Dans ce kibboutz, je sens qu'ils peuvent m'accepter mais cela ne me tente pas vraiment. Des jeunes arrivent tous les jours de différents pays. Ils viennent y faire un stage religieux en vue de se convertir. Ils y restent 6 mois, 1 an, voire plus, reçoivent des cours sur la religion juive et apprennent l'hébreu. Je mangeais au côté d'une française qui arrivait, son père était juif mais sa mère catholique – alors elle n'est pas née juive et était dans l'obligation de faire ce stage avant de se convertir. On nait juif que si sa mère est juive.
Passer un mois dans cette ambiance avec une obligation de porter la kipa ne me réjouis pas trop. Enfin, je n'abandonne pas complètement cette piste, on peut peut être me proposer d'autres kibboutz non religieux, on ne sait jamais.
Le lendemain (mercredi 14 février) je tente une autre piste. Je loue un vélo et je pars battre la campagne pour demander à travailler dans les kibboutz. Je ne suis pas sûr d'avoir pris la meilleure route et les kibboutz sont loin à loin. Il y a beaucoup de moshavs. Ce sont des exploitations agricoles, souvent de la taille d'un kibboutz, mais privées. Ils prennent également beaucoup de volontaires et les paient environ 12 F de l'heure. Tous ceux qui veulent gagner un peu d'argent y vont mais c'est une ambiance de salariés et non communautaire comme dans les kibboutz. Les stagiaires salariés doivent se nourrir eux-mêmes.
La région de Tibériade est très vallonnée et …. j'en bave à pédaler. Je vais jusqu'à 35 km sans résultat. Je suis quand même encouragé dans l'un d'entre eux qui me dit que si je tombe sur un kibboutz dans le besoin de main-d'œuvre il y a de fortes chances pour qu'ils me prennent malgré mon âge. Sur mon chemin de retour, vers 3 h de l'après midi, il se met à pleuvoir avec un vent violent et je suis trempé, impossible de continuer. Je laisse mon vélo dans une ferme, un moshav, et je rentre par le bus. Cela fait flac, flac dans le bus, tout le monde se retourne vers moi. La pluie n'a pas cessé de la soirée. Je souhaite que le lendemain il y aura au moins 2 h sans pluie pour ramener mon vélo.

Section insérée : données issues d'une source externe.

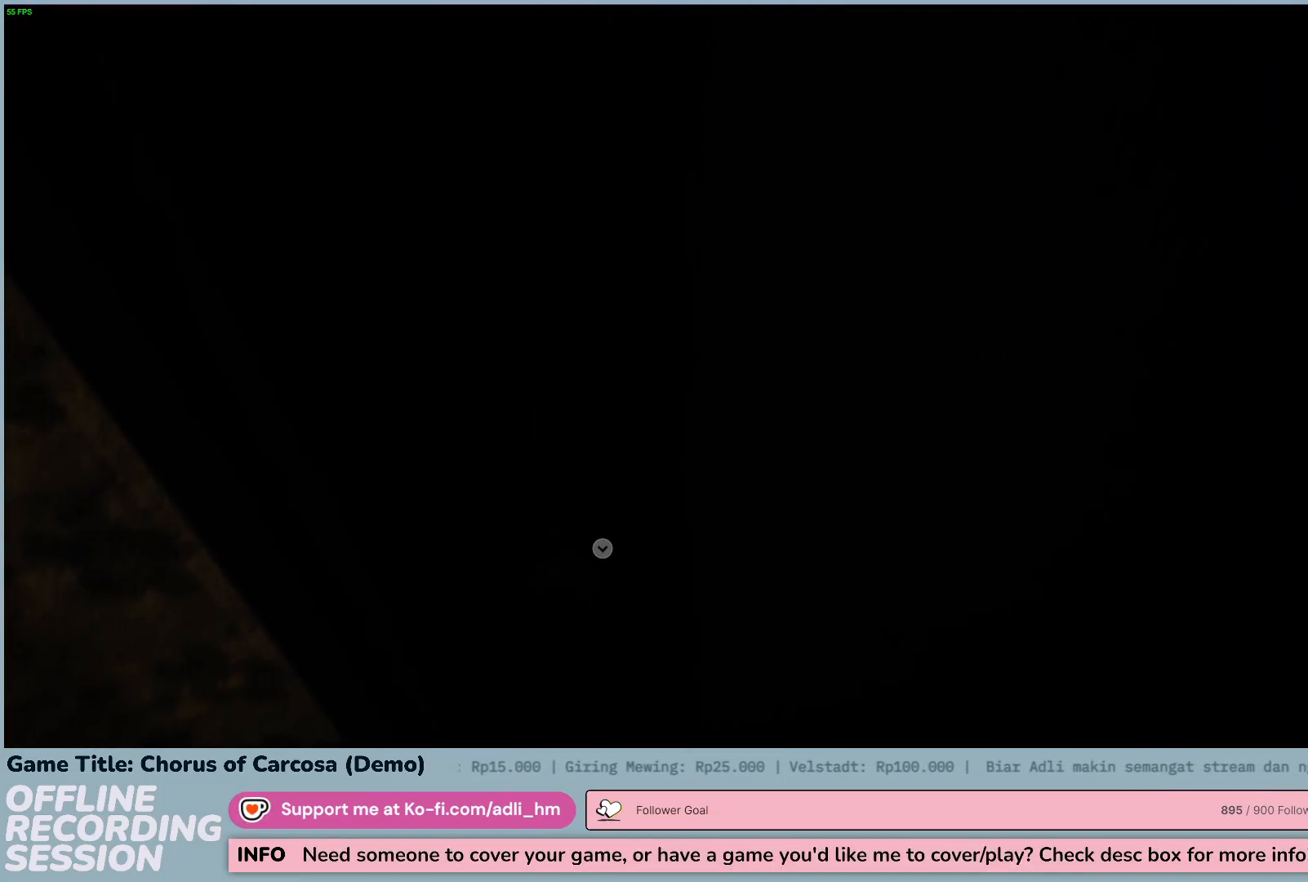
{"keys": [], "events": []}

En entrant dans ma chambre d'hôtel, un petit dortoir, il y a un nouveau venu qui revient d'un kibboutz sur la frontière du Liban et …….il a 39 ans. Il pense qu'ils ont besoin de main-d'œuvre et que je peux arriver juste à temps pour le remplacer. J'ai l'adresse en poche, toutes les recommandations et, si tout va bien demain soir je serai dans le kibboutz, et, peut être pour y travailler. Je préfère me présenter plutôt que téléphoner, j'estime que dans mon cas c'est mieux.
J'arrive dans ce kibboutz vers midi, et je suis bien sûr invité à manger avec tout le monde. C'est la 4ème fois que je mange dans un kibboutz comme cela.
Mon cas les ennuie car ils ont vraiment besoin de main-d'œuvre et ils essaient d'arranger cela par téléphone avec l'agence de Tel Aviv. En attendant, on me désigne une chambre où je dépose toutes mes affaires - je préfère toutefois attendre pour déballer.
Dans ce kibboutz, il y a un autre français, originaire de St Hilaire du Harcouet dans le Manche. Il est ici depuis 9 mois. Il m'explique en gros la vie dans ce kibboutz avec tous les avantages et toutes les difficultés - il y en a ! Au bout d'une heure la responsable revient complètement désolée, l'agence de Tel Aviv n'accepte pas. Elle m'explique qu'il y a un problème d'assurance et le gouvernement a voté un texte dernièrement qui limite la durée de présence des volontaires à 6 mois. Aucune raison officielle n'est annoncée mais on dit ici que d'une part il n'y a pas assez de travail pour les israéliens et que peut être veut on faire de la place en prévision des immigrants d'URSS. Toujours est-il que c'est non et que je suis déçu - c'était la dernière chance.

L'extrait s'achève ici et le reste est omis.